What is the grey market estimate?

There has been a sharp fluctuation in the grey market estimates regarding the IPO. The price band of the IPO has been kept from 1865 to 1960 per share. In early September, the grey market was estimating a premium of Rs 570. However, last week there was a possibility of listing at a discount. That is, those who invested money on the listing were likely to suffer losses. However, once again the signals regarding the listing have changed. According to the report of Moneycontrol, a day before the listing, the stock is at a premium of Rs 95 in the grey market. That is, the stock can be listed in the stock market with a gain of 5 percent.

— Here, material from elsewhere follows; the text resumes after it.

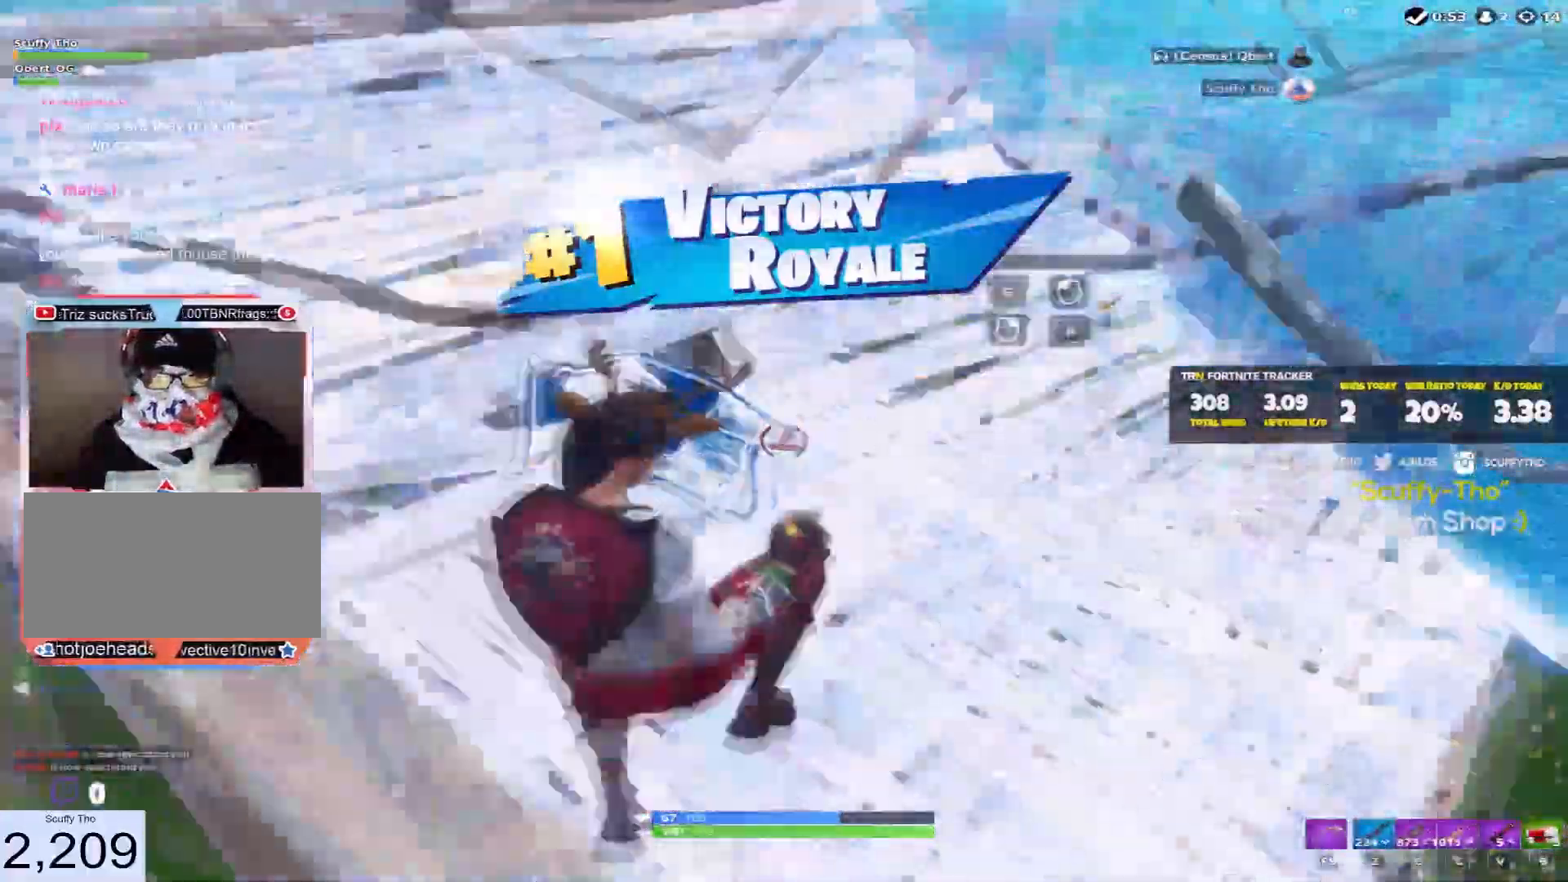
{"keys": ["shift", "w"], "mouse": ["left"], "events": [[267, "space", "down"], [334, "f", "down"], [368, "a", "up"], [434, "f", "up"], [434, "space", "up"]]}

This IPO of about Rs 28 thousand crore did not get much response from retail investors. However, with the help of big investors, the issue was oversubscribed more than 2 times. Hyundai is about 80 years old, the company started in the year 1946 as a car repair shop. In 1950, this repair shop turned into Hyundai Engineering. Initially, the company was into construction of highways and bridges. Later, the company's focus shifted to the auto sector. Hyundai Car Company was formed in 1967, which introduced its first car just a year later. The car Pony introduced in 1975 gave the company its identity. In 1996, the company entered the Indian market and launched its first car Santro in 1998. In the financial year 2019, the company's market share was 16.1 percent, which is currently at 14.6 percent. During this period, Maruti's market share has also decreased from 51 percent to 42 percent. During this period, the market share of Tata M&M and Kia has increased.